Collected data
______________________________

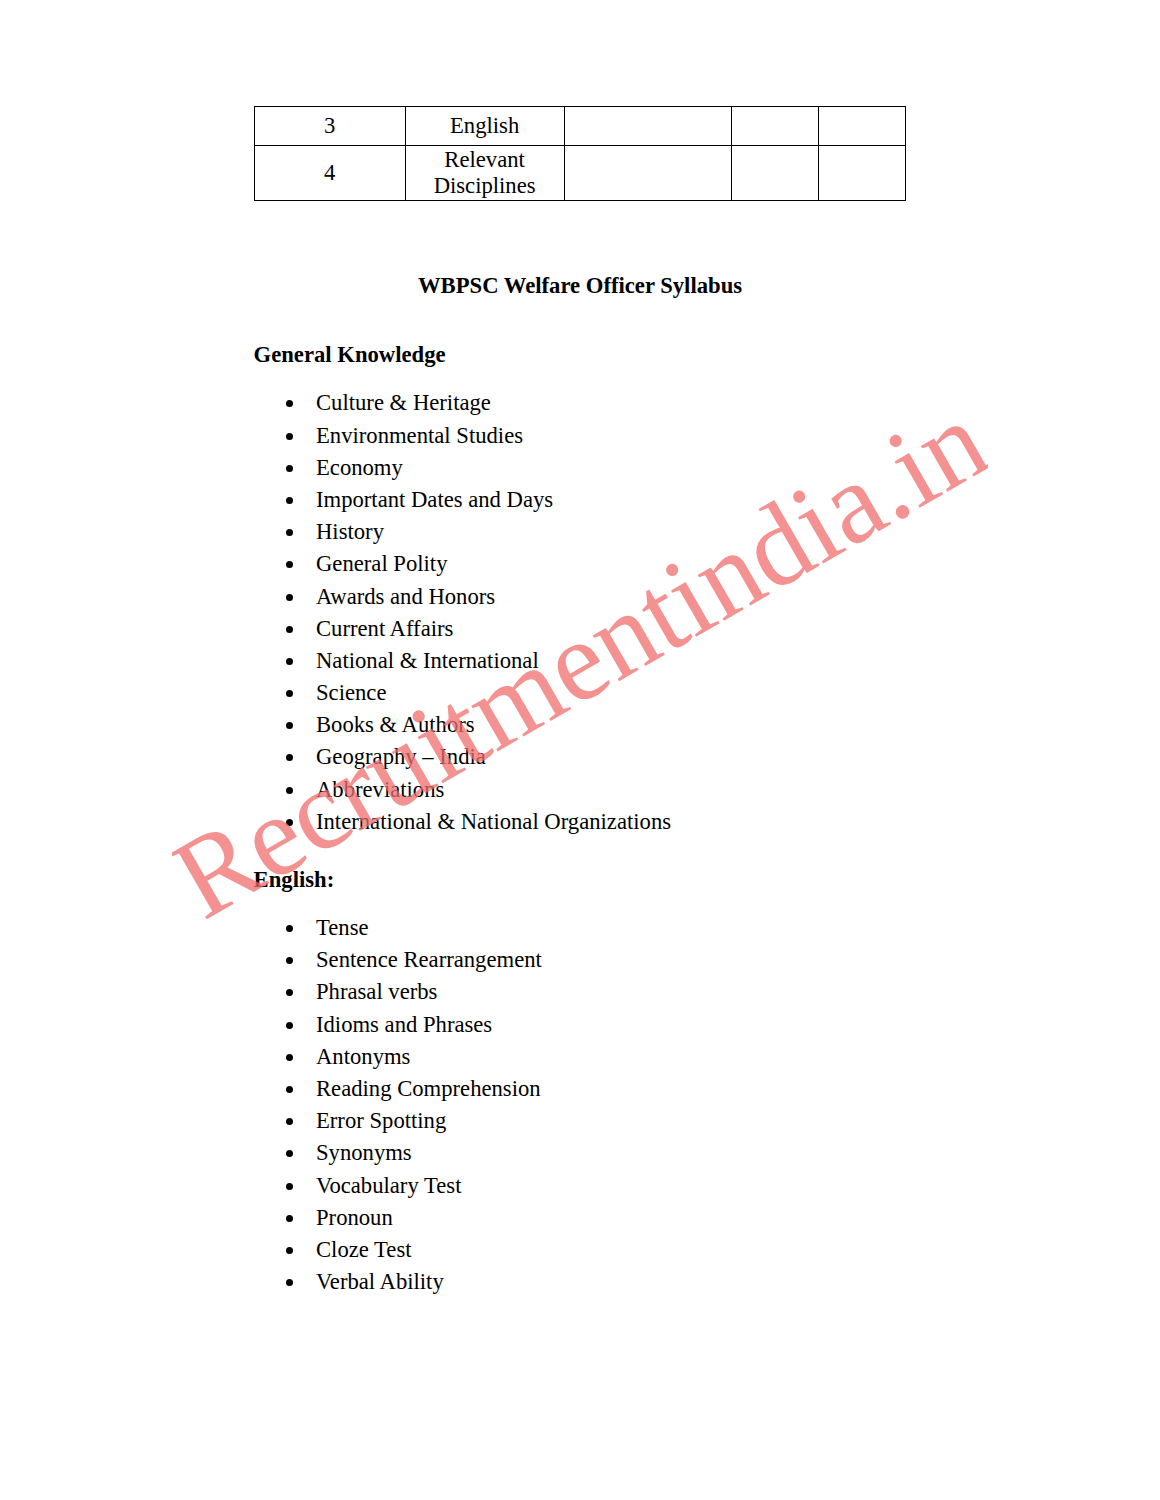Recruitmentindia.in
| 3 | English | | | |
| 4 | Relevant Disciplines | | | |
WBPSC Welfare Officer Syllabus
General Knowledge
Culture & Heritage
Environmental Studies
Economy
Important Dates and Days
History
General Polity
Awards and Honors
Current Affairs
National & International
Science
Books & Authors
Geography – India
Abbreviations
International & National Organizations
English:
Tense
Sentence Rearrangement
Phrasal verbs
Idioms and Phrases
Antonyms
Reading Comprehension
Error Spotting
Synonyms
Vocabulary Test
Pronoun
Cloze Test
Verbal Ability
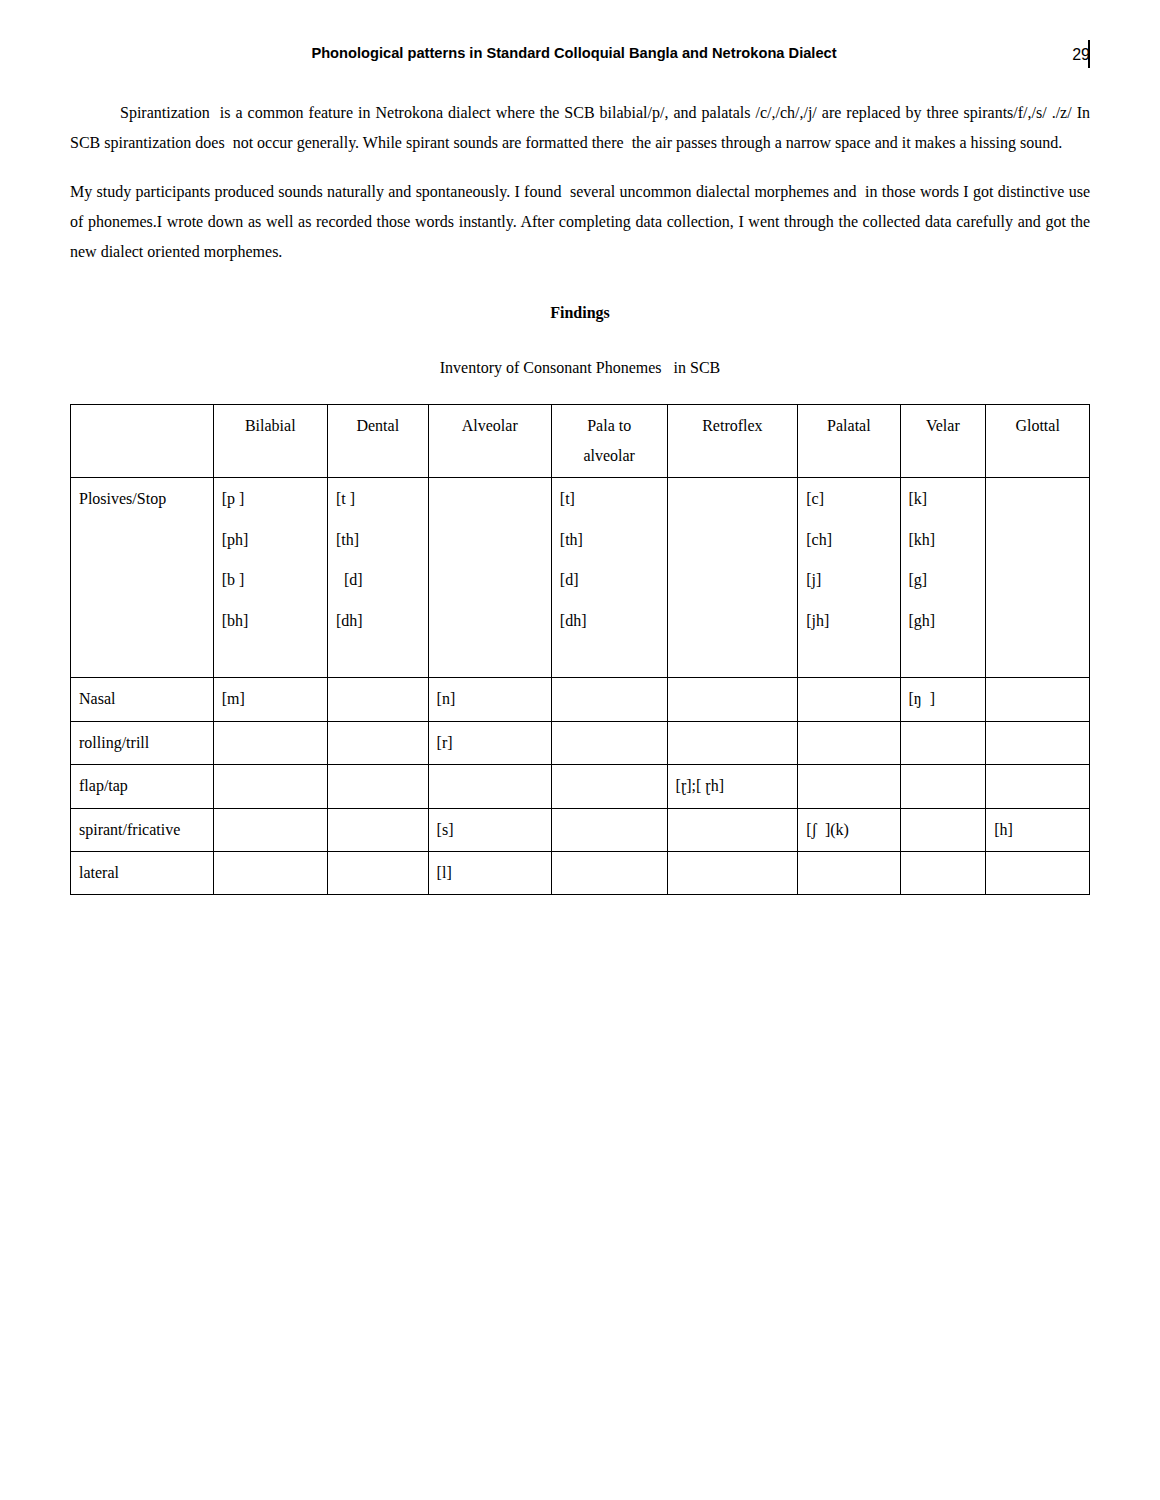29
Phonological patterns in Standard Colloquial Bangla and Netrokona Dialect
Spirantization is a common feature in Netrokona dialect where the SCB bilabial/p/, and palatals /c/,/ch/,/j/ are replaced by three spirants/f/,/s/ ./z/ In SCB spirantization does not occur generally. While spirant sounds are formatted there the air passes through a narrow space and it makes a hissing sound.
My study participants produced sounds naturally and spontaneously. I found several uncommon dialectal morphemes and in those words I got distinctive use of phonemes.I wrote down as well as recorded those words instantly. After completing data collection, I went through the collected data carefully and got the new dialect oriented morphemes.
Findings
Inventory of Consonant Phonemes in SCB
| | Bilabial | Dental | Alveolar | Pala to alveolar | Retroflex | Palatal | Velar | Glottal |
| --- | --- | --- | --- | --- | --- | --- | --- | --- |
| Plosives/Stop | [p ] [ph] [b ] [bh] | [t ] [th] [d] [dh] | | [t] [th] [d] [dh] | | [c] [ch] [j] [jh] | [k] [kh] [g] [gh] | |
| Nasal | [m] | | [n] | | | | [ŋ ] | |
| rolling/trill | | | [r] | | | | | |
| flap/tap | | | | | [ɽ];[ ɽh] | | | |
| spirant/fricative | | | [s] | | | [ʃ ](k) | | [h] |
| lateral | | | [l] | | | | | |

______________________________

### To do:
From the first line above down to the line with "Spirantization is a", reproduce every line and no others, omitting pictures.

### Task response:
Recruitmentindia.in
| 3 | English | | | |
| 4 | Relevant Disciplines | | | |
WBPSC Welfare Officer Syllabus
General Knowledge
Culture & Heritage
Environmental Studies
Economy
Important Dates and Days
History
General Polity
Awards and Honors
Current Affairs
National & International
Science
Books & Authors
Geography – India
Abbreviations
International & National Organizations
English:
Tense
Sentence Rearrangement
Phrasal verbs
Idioms and Phrases
Antonyms
Reading Comprehension
Error Spotting
Synonyms
Vocabulary Test
Pronoun
Cloze Test
Verbal Ability
29
Phonological patterns in Standard Colloquial Bangla and Netrokona Dialect
Spirantization is a common feature in Netrokona dialect where the SCB bilabial/p/, and palatals /c/,/ch/,/j/ are replaced by three spirants/f/,/s/ ./z/ In SCB spirantization does not occur generally. While spirant sounds are formatted there the air passes through a narrow space and it makes a hissing sound.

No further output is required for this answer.